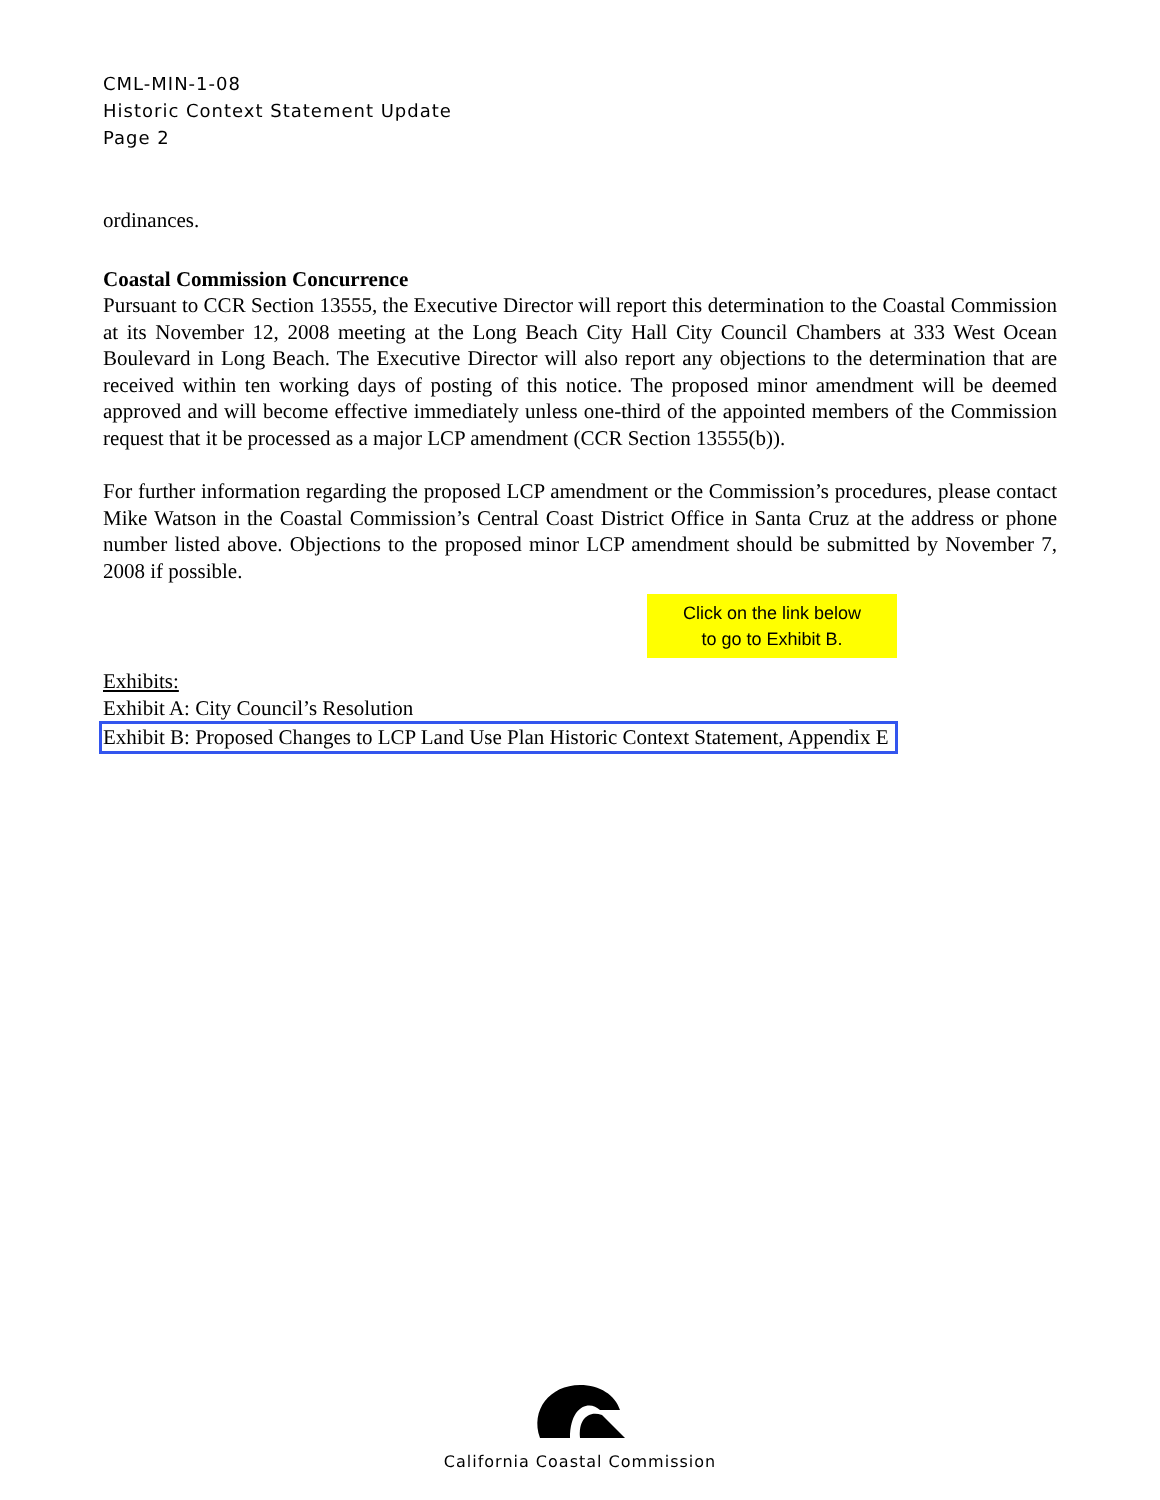CML-MIN-1-08
Historic Context Statement Update
Page 2
ordinances.
Coastal Commission Concurrence
Pursuant to CCR Section 13555, the Executive Director will report this determination to the Coastal Commission at its November 12, 2008 meeting at the Long Beach City Hall City Council Chambers at 333 West Ocean Boulevard in Long Beach. The Executive Director will also report any objections to the determination that are received within ten working days of posting of this notice. The proposed minor amendment will be deemed approved and will become effective immediately unless one-third of the appointed members of the Commission request that it be processed as a major LCP amendment (CCR Section 13555(b)).
For further information regarding the proposed LCP amendment or the Commission’s procedures, please contact Mike Watson in the Coastal Commission’s Central Coast District Office in Santa Cruz at the address or phone number listed above. Objections to the proposed minor LCP amendment should be submitted by November 7, 2008 if possible.
Click on the link below
to go to Exhibit B.
Exhibits:
Exhibit A: City Council’s Resolution
Exhibit B: Proposed Changes to LCP Land Use Plan Historic Context Statement, Appendix E
California Coastal Commission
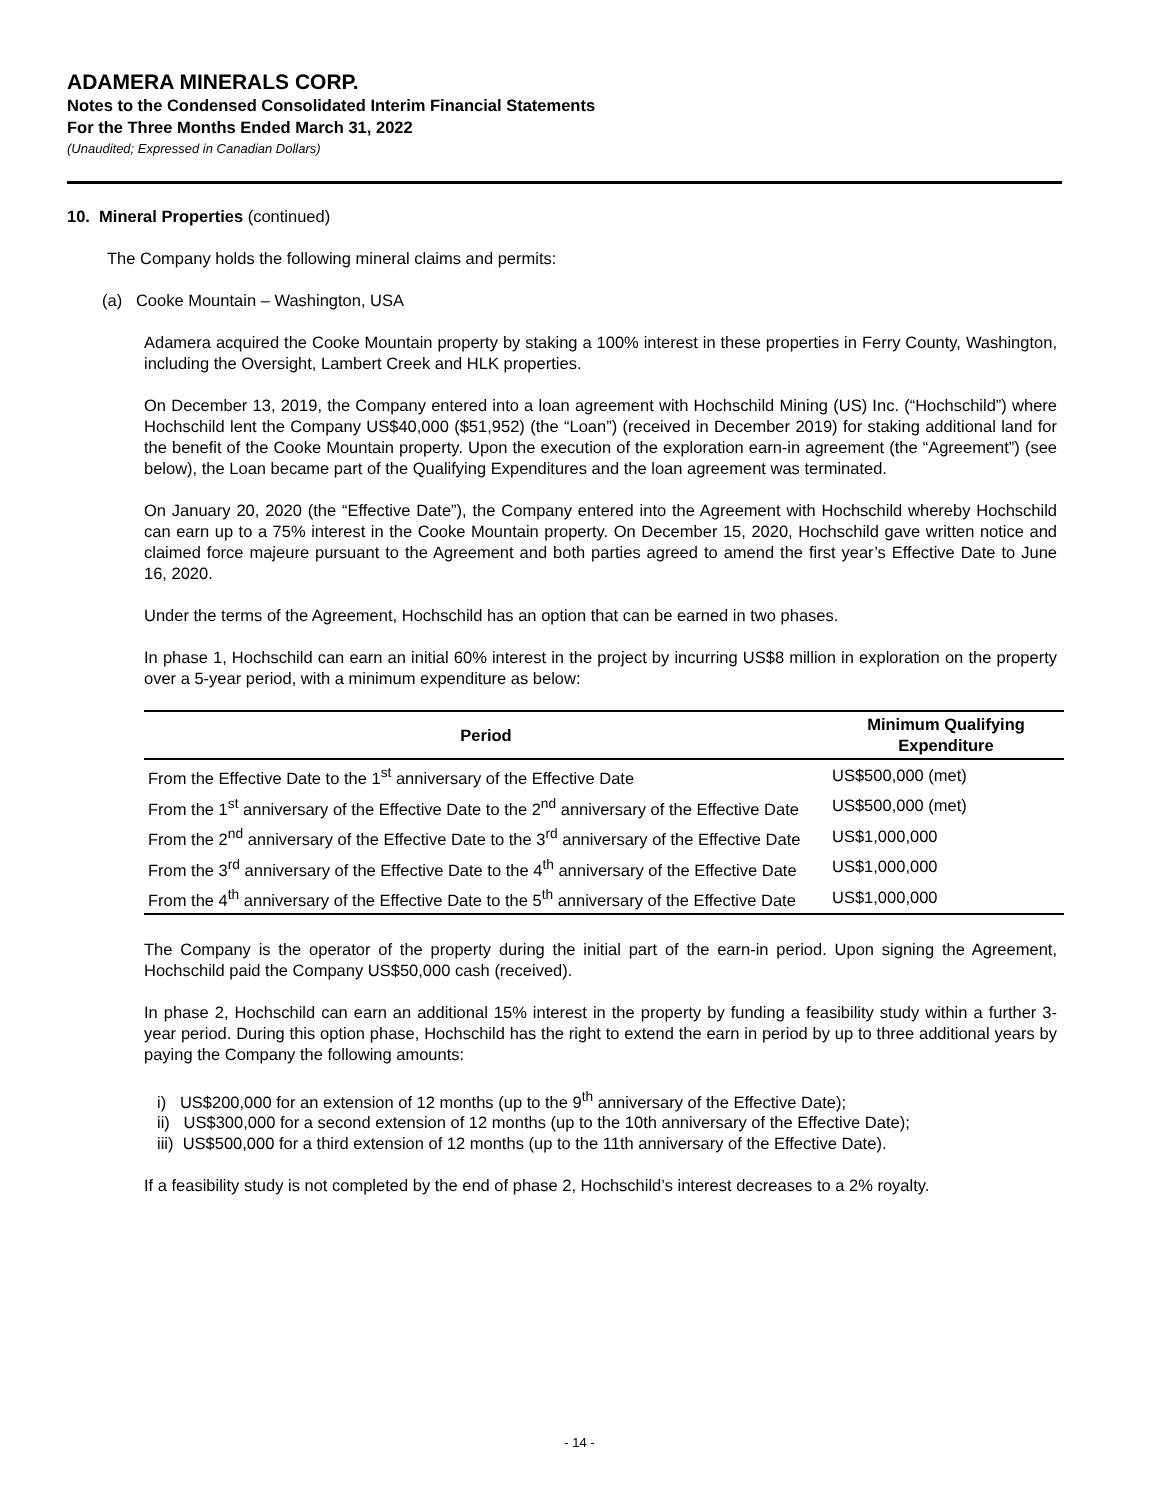ADAMERA MINERALS CORP.
Notes to the Condensed Consolidated Interim Financial Statements
For the Three Months Ended March 31, 2022
(Unaudited; Expressed in Canadian Dollars)
10. Mineral Properties (continued)
The Company holds the following mineral claims and permits:
(a) Cooke Mountain – Washington, USA
Adamera acquired the Cooke Mountain property by staking a 100% interest in these properties in Ferry County, Washington, including the Oversight, Lambert Creek and HLK properties.
On December 13, 2019, the Company entered into a loan agreement with Hochschild Mining (US) Inc. (“Hochschild”) where Hochschild lent the Company US$40,000 ($51,952) (the “Loan”) (received in December 2019) for staking additional land for the benefit of the Cooke Mountain property. Upon the execution of the exploration earn-in agreement (the “Agreement”) (see below), the Loan became part of the Qualifying Expenditures and the loan agreement was terminated.
On January 20, 2020 (the “Effective Date”), the Company entered into the Agreement with Hochschild whereby Hochschild can earn up to a 75% interest in the Cooke Mountain property. On December 15, 2020, Hochschild gave written notice and claimed force majeure pursuant to the Agreement and both parties agreed to amend the first year’s Effective Date to June 16, 2020.
Under the terms of the Agreement, Hochschild has an option that can be earned in two phases.
In phase 1, Hochschild can earn an initial 60% interest in the project by incurring US$8 million in exploration on the property over a 5-year period, with a minimum expenditure as below:
| Period | Minimum Qualifying Expenditure |
| --- | --- |
| From the Effective Date to the 1<sup>st</sup> anniversary of the Effective Date | US$500,000 (met) |
| From the 1<sup>st</sup> anniversary of the Effective Date to the 2<sup>nd</sup> anniversary of the Effective Date | US$500,000 (met) |
| From the 2<sup>nd</sup> anniversary of the Effective Date to the 3<sup>rd</sup> anniversary of the Effective Date | US$1,000,000 |
| From the 3<sup>rd</sup> anniversary of the Effective Date to the 4<sup>th</sup> anniversary of the Effective Date | US$1,000,000 |
| From the 4<sup>th</sup> anniversary of the Effective Date to the 5<sup>th</sup> anniversary of the Effective Date | US$1,000,000 |
The Company is the operator of the property during the initial part of the earn-in period. Upon signing the Agreement, Hochschild paid the Company US$50,000 cash (received).
In phase 2, Hochschild can earn an additional 15% interest in the property by funding a feasibility study within a further 3-year period. During this option phase, Hochschild has the right to extend the earn in period by up to three additional years by paying the Company the following amounts:
i) US$200,000 for an extension of 12 months (up to the 9<sup>th</sup> anniversary of the Effective Date);
ii) US$300,000 for a second extension of 12 months (up to the 10th anniversary of the Effective Date);
iii) US$500,000 for a third extension of 12 months (up to the 11th anniversary of the Effective Date).
If a feasibility study is not completed by the end of phase 2, Hochschild’s interest decreases to a 2% royalty.
- 14 -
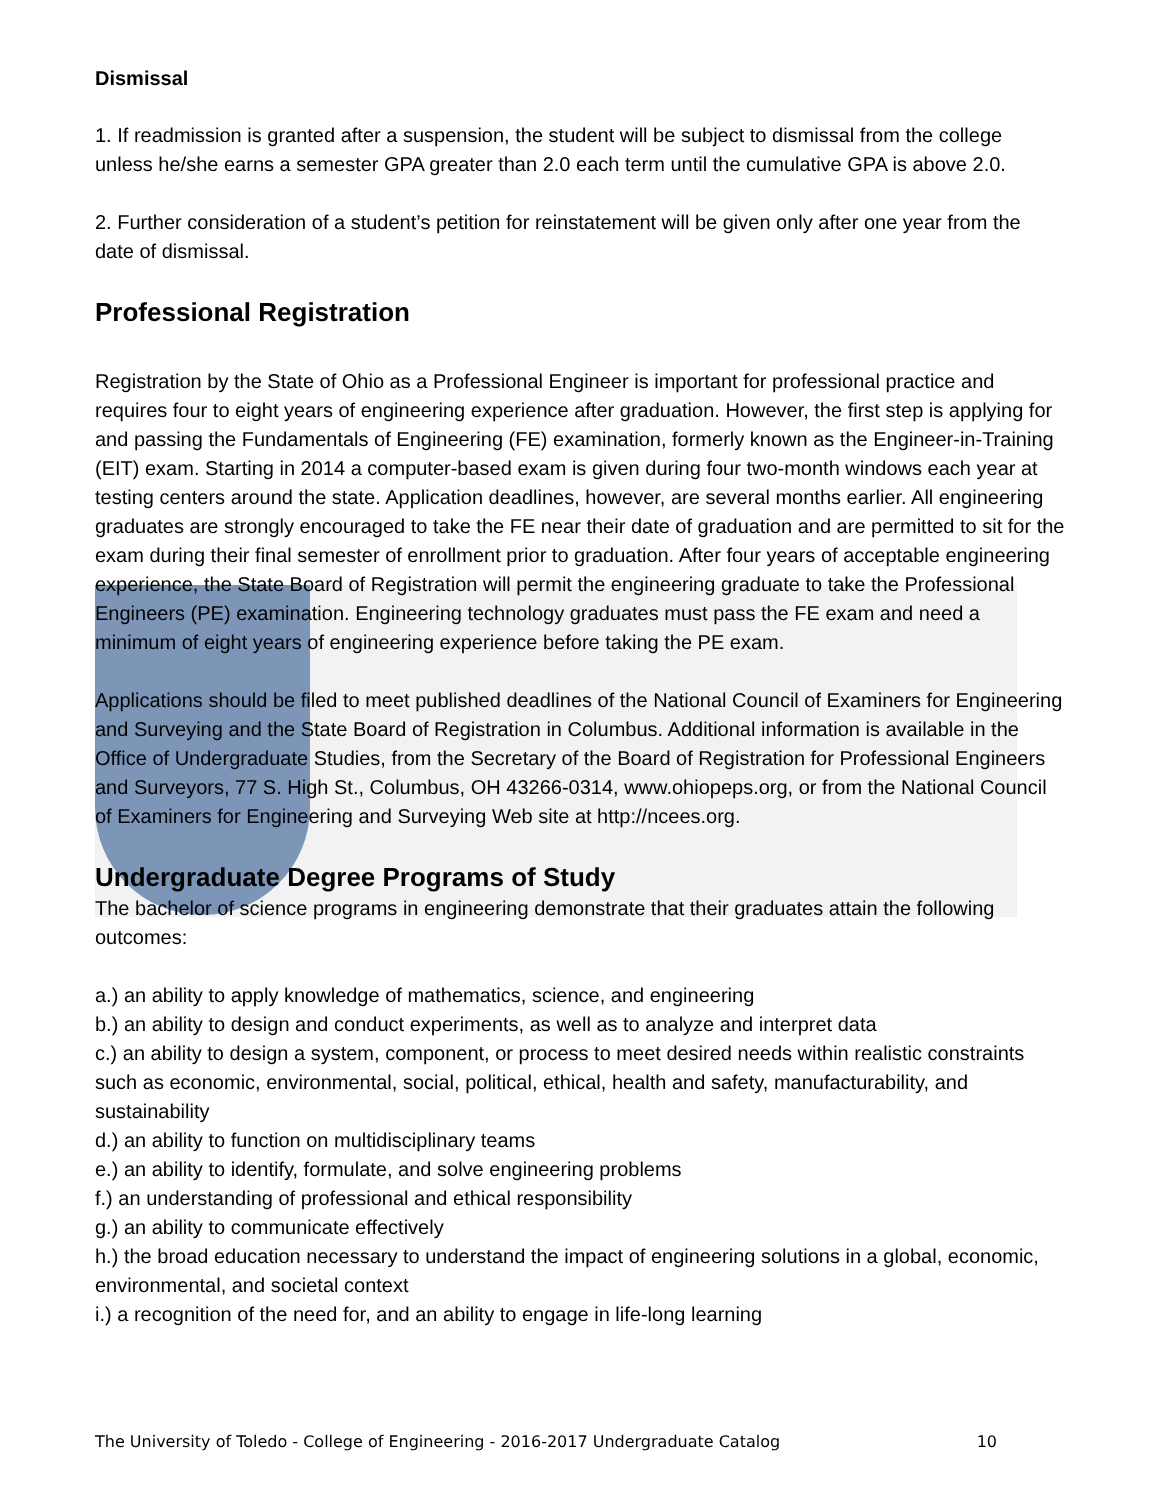Dismissal
1. If readmission is granted after a suspension, the student will be subject to dismissal from the college unless he/she earns a semester GPA greater than 2.0 each term until the cumulative GPA is above 2.0.
2. Further consideration of a student’s petition for reinstatement will be given only after one year from the date of dismissal.
Professional Registration
Registration by the State of Ohio as a Professional Engineer is important for professional practice and requires four to eight years of engineering experience after graduation. However, the first step is applying for and passing the Fundamentals of Engineering (FE) examination, formerly known as the Engineer-in-Training (EIT) exam. Starting in 2014 a computer-based exam is given during four two-month windows each year at testing centers around the state. Application deadlines, however, are several months earlier. All engineering graduates are strongly encouraged to take the FE near their date of graduation and are permitted to sit for the exam during their final semester of enrollment prior to graduation. After four years of acceptable engineering experience, the State Board of Registration will permit the engineering graduate to take the Professional Engineers (PE) examination. Engineering technology graduates must pass the FE exam and need a minimum of eight years of engineering experience before taking the PE exam.
Applications should be filed to meet published deadlines of the National Council of Examiners for Engineering and Surveying and the State Board of Registration in Columbus. Additional information is available in the Office of Undergraduate Studies, from the Secretary of the Board of Registration for Professional Engineers and Surveyors, 77 S. High St., Columbus, OH 43266-0314, www.ohiopeps.org, or from the National Council of Examiners for Engineering and Surveying Web site at http://ncees.org.
Undergraduate Degree Programs of Study
The bachelor of science programs in engineering demonstrate that their graduates attain the following outcomes:
a.) an ability to apply knowledge of mathematics, science, and engineering
b.) an ability to design and conduct experiments, as well as to analyze and interpret data
c.) an ability to design a system, component, or process to meet desired needs within realistic constraints such as economic, environmental, social, political, ethical, health and safety, manufacturability, and sustainability
d.) an ability to function on multidisciplinary teams
e.) an ability to identify, formulate, and solve engineering problems
f.) an understanding of professional and ethical responsibility
g.) an ability to communicate effectively
h.) the broad education necessary to understand the impact of engineering solutions in a global, economic, environmental, and societal context
i.) a recognition of the need for, and an ability to engage in life-long learning
The University of Toledo - College of Engineering - 2016-2017 Undergraduate Catalog 10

════════════════

Your task is to repeat the opening line of the entries above and each line after it, ending with the line that has "Coastal Commission Concurrence". Do not include the pictures.

RESULT BELOW:
CML-MIN-1-08
Historic Context Statement Update
Page 2
ordinances.
Coastal Commission Concurrence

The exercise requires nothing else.